Saved data entries
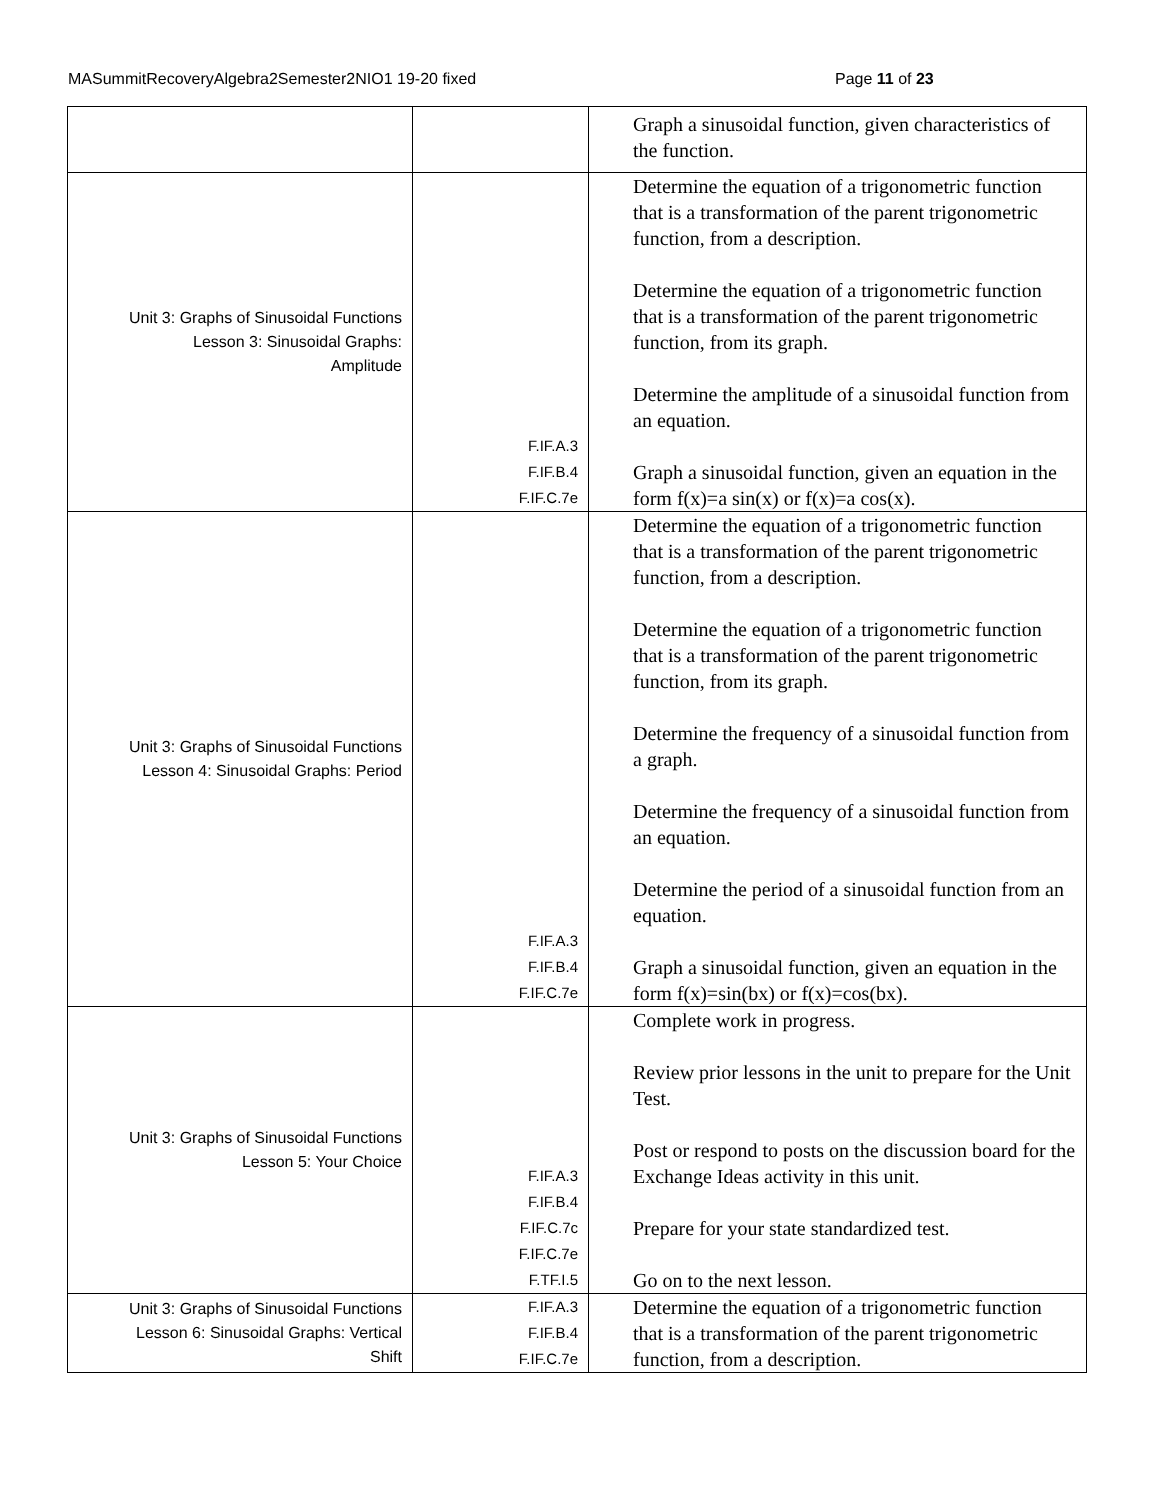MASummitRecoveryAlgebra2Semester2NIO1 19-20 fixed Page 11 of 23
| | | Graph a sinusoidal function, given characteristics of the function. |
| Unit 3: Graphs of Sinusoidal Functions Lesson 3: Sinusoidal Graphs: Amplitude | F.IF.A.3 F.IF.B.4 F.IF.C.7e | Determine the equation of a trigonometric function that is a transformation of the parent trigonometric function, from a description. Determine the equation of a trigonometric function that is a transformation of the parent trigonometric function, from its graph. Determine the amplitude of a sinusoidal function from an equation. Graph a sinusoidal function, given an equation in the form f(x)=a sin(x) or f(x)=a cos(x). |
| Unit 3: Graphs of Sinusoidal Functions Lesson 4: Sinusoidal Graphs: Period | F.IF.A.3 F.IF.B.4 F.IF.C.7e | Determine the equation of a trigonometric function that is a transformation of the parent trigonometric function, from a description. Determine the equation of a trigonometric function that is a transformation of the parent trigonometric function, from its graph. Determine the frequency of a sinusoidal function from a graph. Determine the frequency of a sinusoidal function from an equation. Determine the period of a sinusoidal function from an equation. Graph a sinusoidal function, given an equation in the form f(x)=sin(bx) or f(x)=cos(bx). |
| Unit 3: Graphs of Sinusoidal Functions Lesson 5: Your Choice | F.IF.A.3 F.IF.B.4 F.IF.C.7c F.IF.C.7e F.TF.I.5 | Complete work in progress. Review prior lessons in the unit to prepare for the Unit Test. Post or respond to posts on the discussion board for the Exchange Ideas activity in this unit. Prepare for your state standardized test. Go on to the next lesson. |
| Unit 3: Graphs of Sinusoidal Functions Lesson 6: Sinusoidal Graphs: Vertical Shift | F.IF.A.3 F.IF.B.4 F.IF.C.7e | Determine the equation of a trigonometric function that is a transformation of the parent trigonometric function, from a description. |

### Task details:
Reproduce the records in full and leave the images behind.

### Solution to the problem:
MASummitRecoveryAlgebra2Semester2NIO1 19-20 fixed Page 11 of 23
| | | Graph a sinusoidal function, given characteristics of the function. |
| Unit 3: Graphs of Sinusoidal Functions Lesson 3: Sinusoidal Graphs: Amplitude | F.IF.A.3 F.IF.B.4 F.IF.C.7e | Determine the equation of a trigonometric function that is a transformation of the parent trigonometric function, from a description. Determine the equation of a trigonometric function that is a transformation of the parent trigonometric function, from its graph. Determine the amplitude of a sinusoidal function from an equation. Graph a sinusoidal function, given an equation in the form f(x)=a sin(x) or f(x)=a cos(x). |
| Unit 3: Graphs of Sinusoidal Functions Lesson 4: Sinusoidal Graphs: Period | F.IF.A.3 F.IF.B.4 F.IF.C.7e | Determine the equation of a trigonometric function that is a transformation of the parent trigonometric function, from a description. Determine the equation of a trigonometric function that is a transformation of the parent trigonometric function, from its graph. Determine the frequency of a sinusoidal function from a graph. Determine the frequency of a sinusoidal function from an equation. Determine the period of a sinusoidal function from an equation. Graph a sinusoidal function, given an equation in the form f(x)=sin(bx) or f(x)=cos(bx). |
| Unit 3: Graphs of Sinusoidal Functions Lesson 5: Your Choice | F.IF.A.3 F.IF.B.4 F.IF.C.7c F.IF.C.7e F.TF.I.5 | Complete work in progress. Review prior lessons in the unit to prepare for the Unit Test. Post or respond to posts on the discussion board for the Exchange Ideas activity in this unit. Prepare for your state standardized test. Go on to the next lesson. |
| Unit 3: Graphs of Sinusoidal Functions Lesson 6: Sinusoidal Graphs: Vertical Shift | F.IF.A.3 F.IF.B.4 F.IF.C.7e | Determine the equation of a trigonometric function that is a transformation of the parent trigonometric function, from a description. |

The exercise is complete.